MsalGuard - Support RBAC with CanActivateFn

[dirthsj]

Core Library

MSAL.js v2 (@azure/msal-browser)

Wrapper Library

MSAL Angular (@azure/msal-angular)

Public or Confidential Client?

Public

Description

Starting with Angular 14.2, you can pass a CanActivateFn to the canActivate array. This function can contain inject calls and can be created dynamically at runtime very easily.

I have created a wrapper for MsalGuard which implements RBAC using this feature, but it would be nice if it was officially supported.

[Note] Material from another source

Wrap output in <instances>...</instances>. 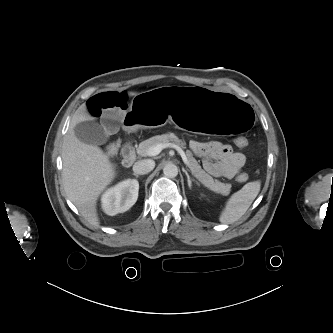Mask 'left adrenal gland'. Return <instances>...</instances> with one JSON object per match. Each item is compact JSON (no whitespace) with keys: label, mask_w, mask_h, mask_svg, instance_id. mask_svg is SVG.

Here is a sample of my implementation:

  static forRole(role: string): CanActivateFn {
    return (route, state) => {
      const msalGuard = inject(MsalGuard);
      const authGuardBase = new RoleAuthGuard(msalGuard, role);
      return authGuardBase.canActivate(route, state);
    }
  }

RoleAuthGuard handles waiting for MsalGuard to succeed, then acquires a token from Msal using acquireTokenSilent and verifies the idTokenClaims contain the specified role. This could be much more efficient if MsalGuard could verify the idTokenClaims internally.

Example Usage:

const routes: Routes = [
  {
    component: AdminComponent,
    path: 'admin',
    canActivate: [RoleAuthGuard.forRole('Administrator')],
  }
}

PS: Also of note, class and InjectionToken guards and resolvers, such as the current MsalGuard impelmentation, are scheduled for removal in Angular 17. CanActivateFn is the replacement. I would appreciate it if this feature was included when the necessary changes to support Angular 17 are made.

Source

External (Customer)

[derisen]

@dirthsj @sameerag possibly related to #3406

[dirthsj]

@dirthsj @sameerag possibly related to #3406

Exposing activateHelper etc. as proposed in this issue would not change the implementation of my wrapper (I would still prefer composition over inheritance).

However, it may be possible to provide a much more configurable MsalGuard using a similar approach to the one I requested; for example accepting callback functions for additional validation rather than just scopes.

Perhaps something like an MsalGuard.withTokenValidator((token) => ...)) would be better if the overall goal is flexibility.

[sameerag]

cc @EmLauber @jo-arroyo Can we track this as a feature request?

[ghost]

@dirthsj This issue has been automatically marked as stale because it is marked as requiring author feedback but has not had any activity for 5 days. If your issue has been resolved please let us know by closing the issue. If your issue has not been resolved please leave a comment to keep this open. It will be closed automatically in 7 days if it remains stale.

[dirthsj]

This comment exists to avoid the bot closing this issue. If any further information on my request is desired, I have not received that impression from the comments above.

[EmLauber]

Assigning to myself as this is a feature enhancement we will take under consideration. At this time, we are still evaluating MSALGuard enhancements.

[miguellira]

@dirthsj I have a similar situation/need. However, rather than simply verifying the idTokenClaims to determine access, I need to grab a custom claim and make an API call to resolve roles & permissions for the successfully authenticated user.

Can you share or explain how your RoleAuthGuard implementation waits for the MsalGuard to complete?

[dirthsj]

I'm away from work at the moment, so I can't get at my source code, but it's basically just calling msalGuard.canActivate, then using rxjs switchMap on the result, passing through the error cases and handling the success case with additional logic.

[RaicuRobert]

Hello, I am also currently writing a wrapper for msal to add rbac. Luckily the current implementation still works with angular 17. Any news on the enhancement?